We developed a dessert charcuterie as a perfect complement for a spirit tasting.

Ingredients were chosen to complement the brine, peat and honey qualities and play up the sweeter notes of the spirits. Barrel-aged spirits like whiskey or aged rum echo the natural vanilla and caramel richness found in many chocolates. Tropical fruits and nuts also enhance the flavor profile in these spirits.

Age is another big factor with respect to pairings. The more time a spirit spends in a charred new oak barrel, the more you’ll taste primary flavors like grain, fruit and flowers.

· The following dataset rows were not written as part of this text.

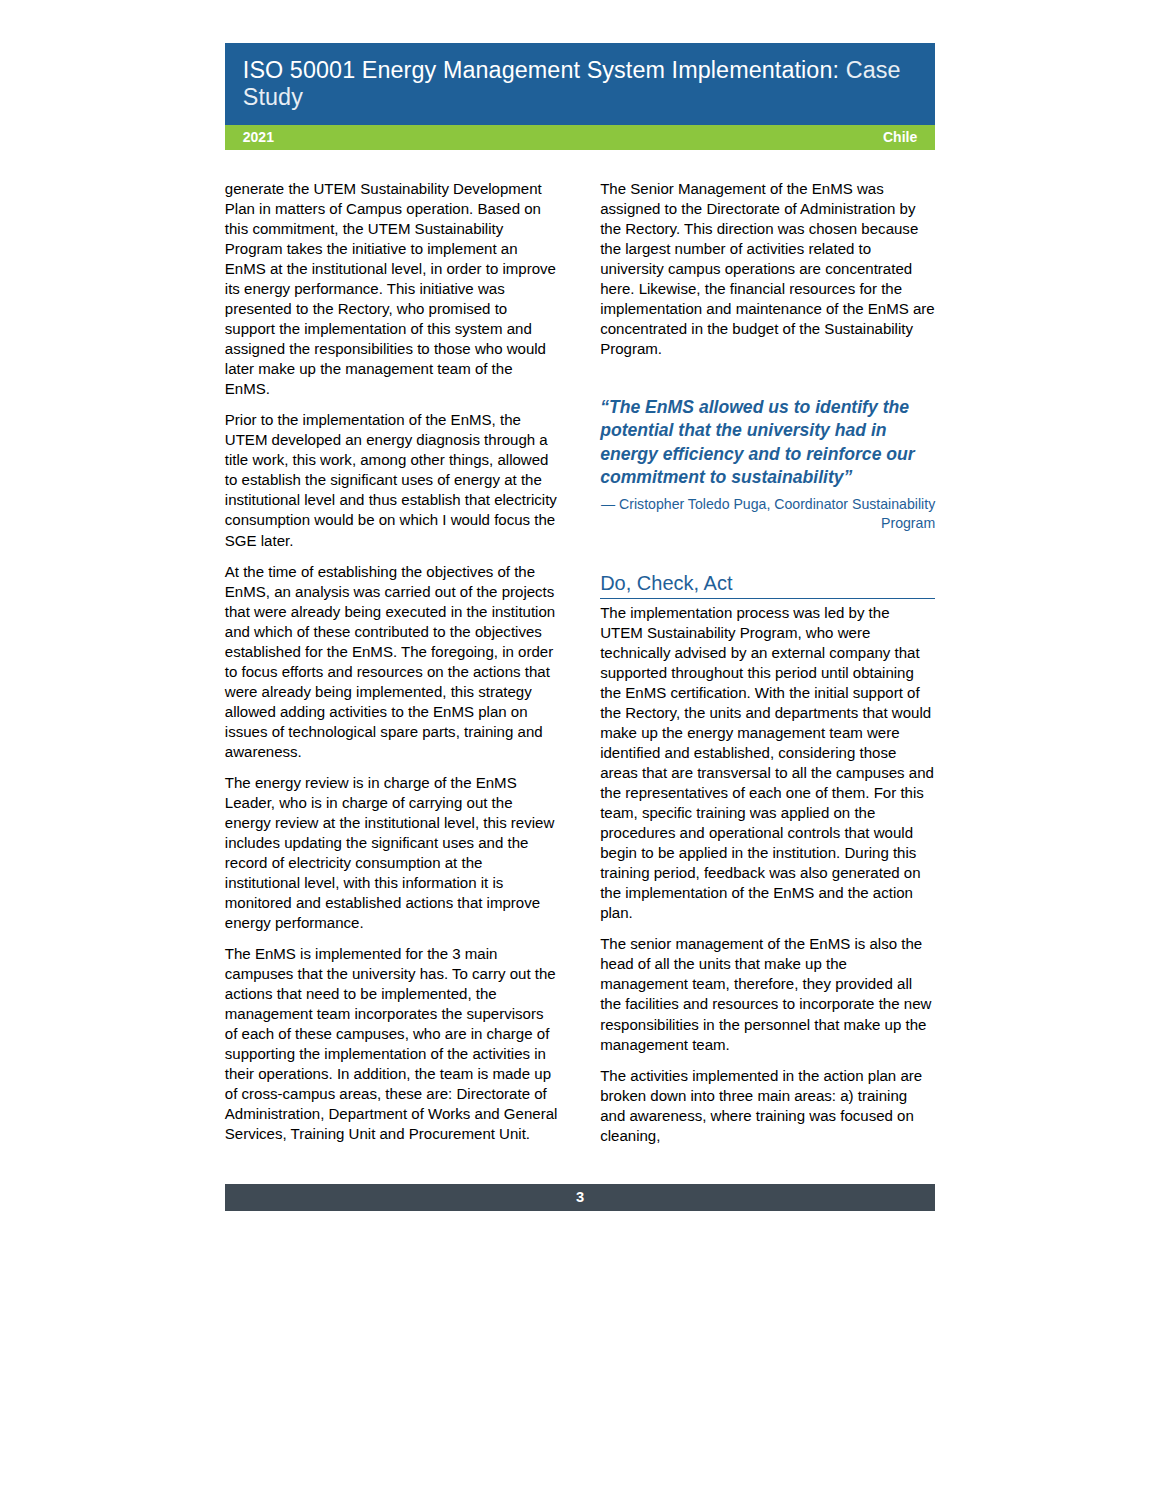ISO 50001 Energy Management System Implementation: Case Study
2021 Chile
generate the UTEM Sustainability Development Plan in matters of Campus operation. Based on this commitment, the UTEM Sustainability Program takes the initiative to implement an EnMS at the institutional level, in order to improve its energy performance. This initiative was presented to the Rectory, who promised to support the implementation of this system and assigned the responsibilities to those who would later make up the management team of the EnMS.
Prior to the implementation of the EnMS, the UTEM developed an energy diagnosis through a title work, this work, among other things, allowed to establish the significant uses of energy at the institutional level and thus establish that electricity consumption would be on which I would focus the SGE later.
At the time of establishing the objectives of the EnMS, an analysis was carried out of the projects that were already being executed in the institution and which of these contributed to the objectives established for the EnMS. The foregoing, in order to focus efforts and resources on the actions that were already being implemented, this strategy allowed adding activities to the EnMS plan on issues of technological spare parts, training and awareness.
The energy review is in charge of the EnMS Leader, who is in charge of carrying out the energy review at the institutional level, this review includes updating the significant uses and the record of electricity consumption at the institutional level, with this information it is monitored and established actions that improve energy performance.
The EnMS is implemented for the 3 main campuses that the university has. To carry out the actions that need to be implemented, the management team incorporates the supervisors of each of these campuses, who are in charge of supporting the implementation of the activities in their operations. In addition, the team is made up of cross-campus areas, these are: Directorate of Administration, Department of Works and General Services, Training Unit and Procurement Unit.
The Senior Management of the EnMS was assigned to the Directorate of Administration by the Rectory. This direction was chosen because the largest number of activities related to university campus operations are concentrated here. Likewise, the financial resources for the implementation and maintenance of the EnMS are concentrated in the budget of the Sustainability Program.
“The EnMS allowed us to identify the potential that the university had in energy efficiency and to reinforce our commitment to sustainability”
— Cristopher Toledo Puga, Coordinator Sustainability Program
Do, Check, Act
The implementation process was led by the UTEM Sustainability Program, who were technically advised by an external company that supported throughout this period until obtaining the EnMS certification. With the initial support of the Rectory, the units and departments that would make up the energy management team were identified and established, considering those areas that are transversal to all the campuses and the representatives of each one of them. For this team, specific training was applied on the procedures and operational controls that would begin to be applied in the institution. During this training period, feedback was also generated on the implementation of the EnMS and the action plan.
The senior management of the EnMS is also the head of all the units that make up the management team, therefore, they provided all the facilities and resources to incorporate the new responsibilities in the personnel that make up the management team.
The activities implemented in the action plan are broken down into three main areas: a) training and awareness, where training was focused on cleaning,
3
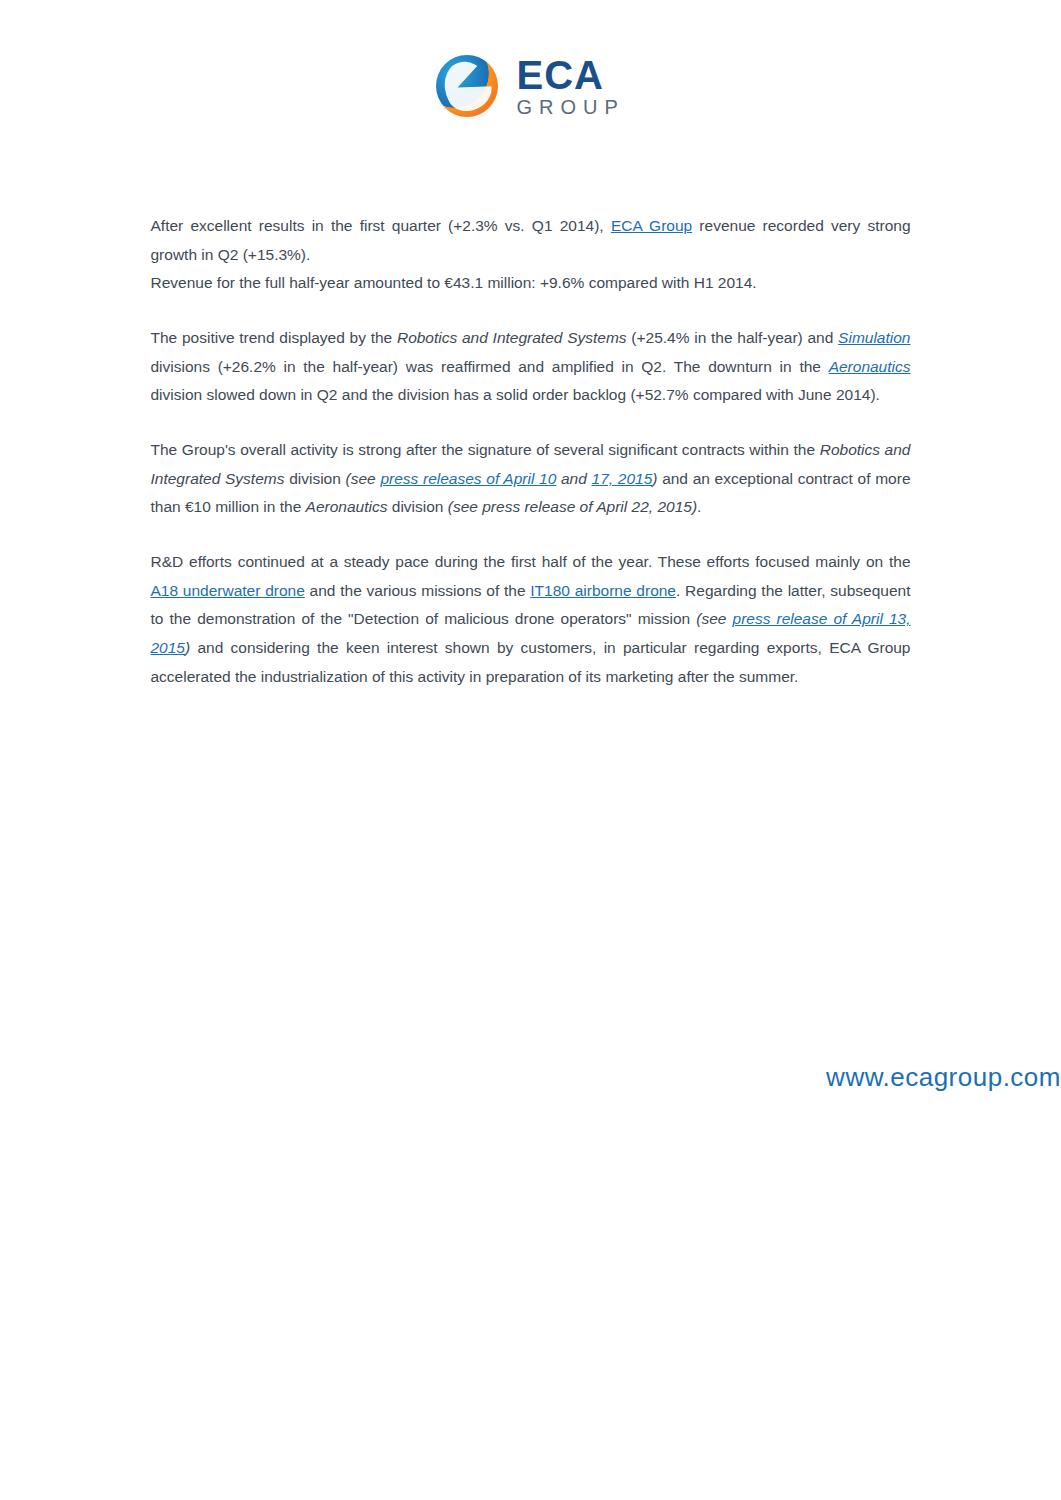ECA GROUP
After excellent results in the first quarter (+2.3% vs. Q1 2014), ECA Group revenue recorded very strong growth in Q2 (+15.3%).
Revenue for the full half-year amounted to €43.1 million: +9.6% compared with H1 2014.
The positive trend displayed by the Robotics and Integrated Systems (+25.4% in the half-year) and Simulation divisions (+26.2% in the half-year) was reaffirmed and amplified in Q2. The downturn in the Aeronautics division slowed down in Q2 and the division has a solid order backlog (+52.7% compared with June 2014).
The Group's overall activity is strong after the signature of several significant contracts within the Robotics and Integrated Systems division (see press releases of April 10 and 17, 2015) and an exceptional contract of more than €10 million in the Aeronautics division (see press release of April 22, 2015).
R&D efforts continued at a steady pace during the first half of the year. These efforts focused mainly on the A18 underwater drone and the various missions of the IT180 airborne drone. Regarding the latter, subsequent to the demonstration of the "Detection of malicious drone operators" mission (see press release of April 13, 2015) and considering the keen interest shown by customers, in particular regarding exports, ECA Group accelerated the industrialization of this activity in preparation of its marketing after the summer.
www.ecagroup.com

Now that we have our culinary companions for our spirits; here are some tips to make the most of a tasting.

Look Both Ways:

Even clear spirits may leave “legs on the glass” indicating a viscosity and giving you a sense of the mouthfeel. Also pay attention to clarity and even bubbles, which aren’t a result of carbonation but agitation, and occur only in higher (50% ABV and above) spirits. As for color, darker spirits have a range of colors, and lighter doesn’t always mean less flavor.

Go Nose First:

Aromatics play a huge part in taste, and the aromatics of a spirit can be especially volatile, ready to leap out of the glass and into your nasal passageway if treated correctly.

Sip and Spit:

Spirits aren’t generally part of what your palate encounters on a regular basis. So, it’s good to prime your palate by sipping a little of the spirit, swishing it around, and spitting out the remainder.